Apple might move iPhone production to the United States — but costs could double
According to Nikkei's unnamed sources, Apple has asked its two biggest assemblers, Foxconn and Pegatron, to look into moving the production of the 200 million iPhones they churn out each year to the U.S.
Pegatron immediately declined, one source told Nikkei, citing costs. Foxconn, who generates half of its sales through Apple contracts, obliged but was still pessimistic about what that would mean for production costs.
"Making iPhones in the U.S. means the cost will more than double," a source told Nikkei.
Yet supporters of President-elect Donald Trump were quick to cite the rumors as an early victory, given his tough talk about bringing jobs back to America.

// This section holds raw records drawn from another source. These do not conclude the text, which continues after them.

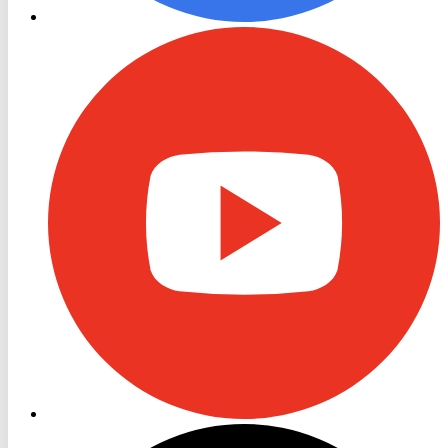
RON
TV
Youtube
RON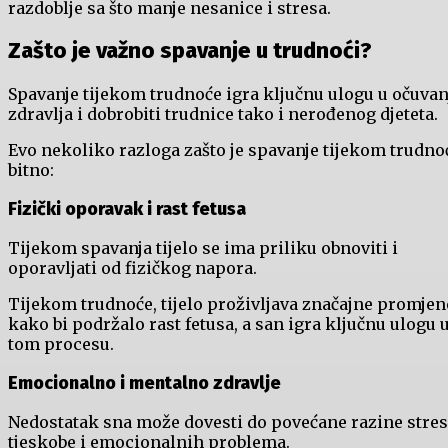
razdoblje sa što manje nesanice i stresa.
Zašto je važno spavanje u trudnoći?
Spavanje tijekom trudnoće igra ključnu ulogu u očuvan
zdravlja i dobrobiti trudnice tako i nerođenog djeteta.
Evo nekoliko razloga zašto je spavanje tijekom trudno
bitno:
Fizički oporavak i rast fetusa
Tijekom spavanja tijelo se ima priliku obnoviti i
oporavljati od fizičkog napora.
Tijekom trudnoće, tijelo proživljava značajne promjen
kako bi podržalo rast fetusa, a san igra ključnu ulogu 
tom procesu.
Emocionalno i mentalno zdravlje
Nedostatak sna može dovesti do povećane razine stres
tjeskobe i emocionalnih problema.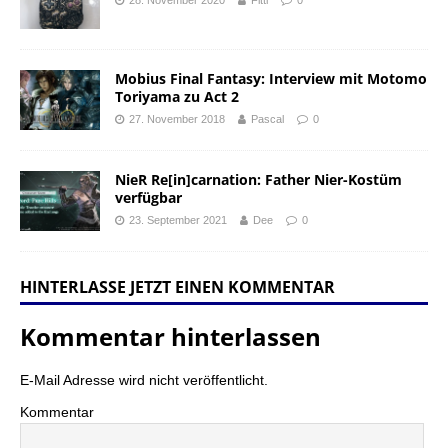
28. November 2020
Fitti
0
Mobius Final Fantasy: Interview mit Motomo
Toriyama zu Act 2
27. November 2018
Pascal
0
NieR Re[in]carnation: Father Nier-Kostüm
verfügbar
23. September 2021
Dee
0
HINTERLASSE JETZT EINEN KOMMENTAR
Kommentar hinterlassen
E-Mail Adresse wird nicht veröffentlicht.
Kommentar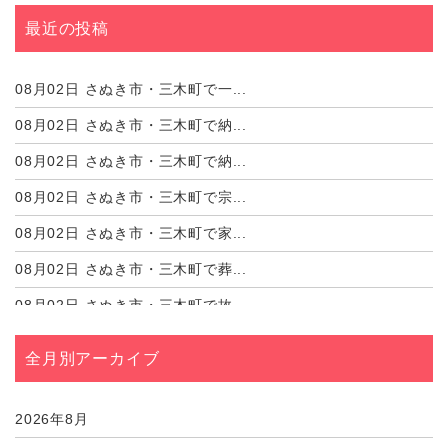
最近の投稿
08月02日
さぬき市・三木町で一...
08月02日
さぬき市・三木町で納...
08月02日
さぬき市・三木町で納...
08月02日
さぬき市・三木町で宗...
08月02日
さぬき市・三木町で家...
08月02日
さぬき市・三木町で葬...
08月02日
さぬき市・三木町で故...
08月02日
さぬき市・三木町で遺...
全月別アーカイブ
08月02日
さぬき市・三木町で葬...
08月02日
さぬき市・三木町で家...
2026年8月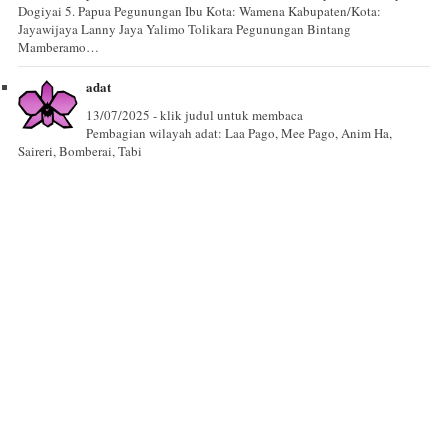
Dogiyai 5. Papua Pegunungan Ibu Kota: Wamena Kabupaten/Kota:
Jayawijaya Lanny Jaya Yalimo Tolikara Pegunungan Bintang
Mamberamo…
adat
13/07/2025 - klik judul untuk membaca
Pembagian wilayah adat: Laa Pago, Mee Pago, Anim Ha,
Saireri, Bomberai, Tabi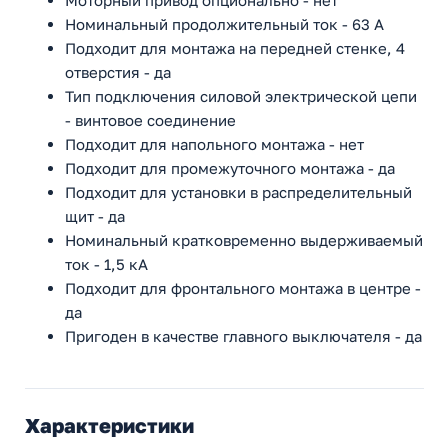
Моторный привод опционально - нет
Номинальный продолжительный ток - 63 А
Подходит для монтажа на передней стенке, 4
отверстия - да
Тип подключения силовой электрической цепи
- винтовое соединение
Подходит для напольного монтажа - нет
Подходит для промежуточного монтажа - да
Подходит для установки в распределительный
щит - да
Номинальный кратковременно выдерживаемый
ток - 1,5 кА
Подходит для фронтального монтажа в центре -
да
Пригоден в качестве главного выключателя - да
Характеристики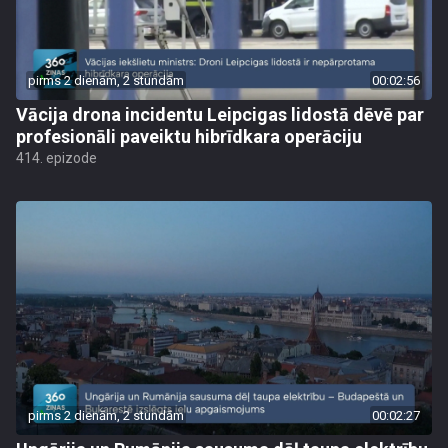
pirms 2 dienām, 2 stundām
00:02:56
Vācija drona incidentu Leipcigas lidostā dēvē par
profesionāli paveiktu hibrīdkara operāciju
414. epizode
pirms 2 dienām, 2 stundām
00:02:27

Trump said at a January address before Liberty University students that Apple should "build their damn computers and things in this country."
One big problem is that higher costs could cause a big price hike on an already-expensive product. The latest iPhone model retails for $649, and even CEO Tim Cook has suggested the phones might be too pricey right now for the company to break into certain consumer markets, like India.
Higher production costs would not just be because labor is cheaper in China than in the U.S.
"In no other country can you scale up so quickly," said John Dulchinos, vice president of electronics supplier Jabil, to the Wall Street Journal. "You have the ability to move quickly and there's a really strong electronics supply chain in Asia centered around China."
In other words, moving production back to the U.S. creates costly complications: The memory chips in Apple devices are made in South Korea, the displays are made in Japan, and the devices are assembled in China by companies based in Taiwan.
That's why simply slapping a 45% tariff on Chinese imports isn't a magic wand that will suddenly make American manufacturing more competitive again.
A scary consequence, in fact, could be a trade war — which China has already intimated is a possibility: An editorial from the state-backed Chinese newspaper, the Global Times, lays out the ways in which China might retaliate against tariffs.
"A batch of Boeing orders will be replaced by Airbus. U.S. auto and iPhone sales in China will suffer a setback," the newspaper wrote. "US soybean and maize imports will be halted. China can also limit the number of Chinese students studying in the U.S."
Despite these issues, Trump supporters have taken recent headlines as a sign that Trump is already saving American jobs.
Not only is celebration about Apple premature, but the belief that Trump is keeping car manufacturing jobs in the U.S. is also based on misinformation: On Thursday night, Trump bragged about convincing Ford to keep an auto manufacturing plant in Kentucky — but that factory reportedly had no intention of leaving in the first place.
Representatives from Apple did not immediately respond to a request for comment.